• _WHAT YOU WILL DO_:
Rewrite every line of the records below, replacing each occurrence of "difference" with "gap" and changing nothing else. Omit the pictures from your output.
═══
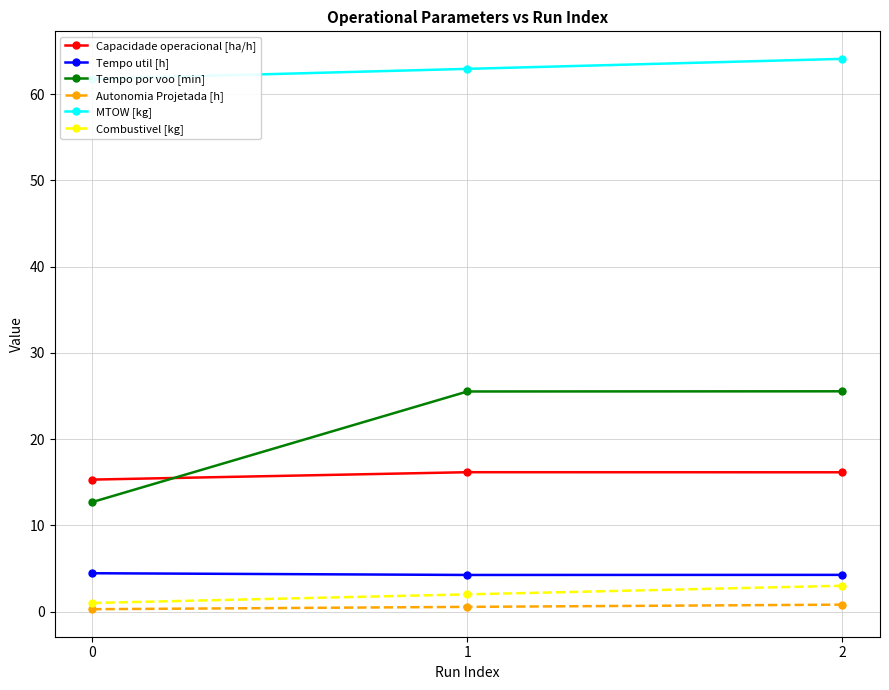

What is the difference between the maximum and minimum values in the MTOW [kg] series?

2.3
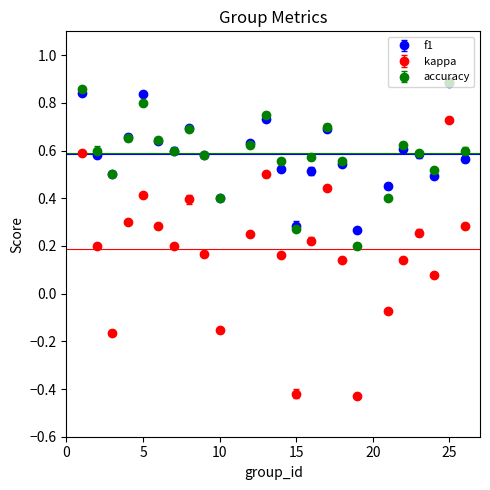

Which series has the widest spread of values?

kappa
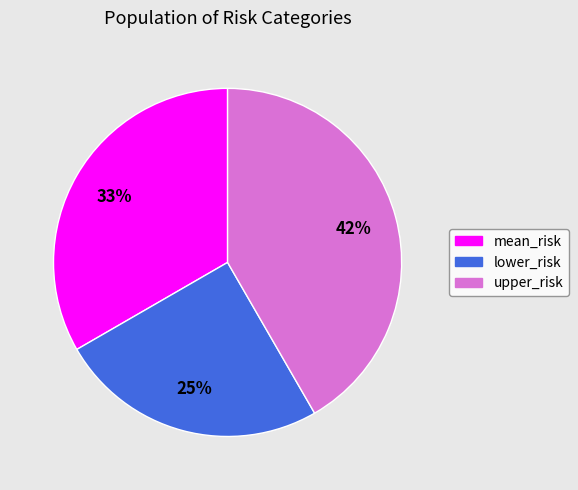

Does upper_risk account for over 50% of the chart?

No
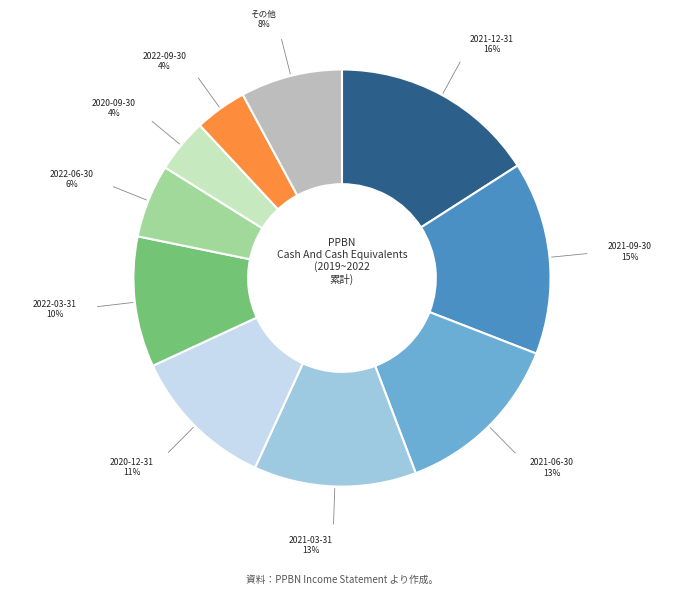

To the nearest percent, what is the difference between the largest and smallest slice percentages?

12%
═══
• _PROBLEM SOLUTION_:
What is the gap between the maximum and minimum values in the MTOW [kg] series?

2.3

Which series has the widest spread of values?

kappa

Does upper_risk account for over 50% of the chart?

No

To the nearest percent, what is the gap between the largest and smallest slice percentages?

12%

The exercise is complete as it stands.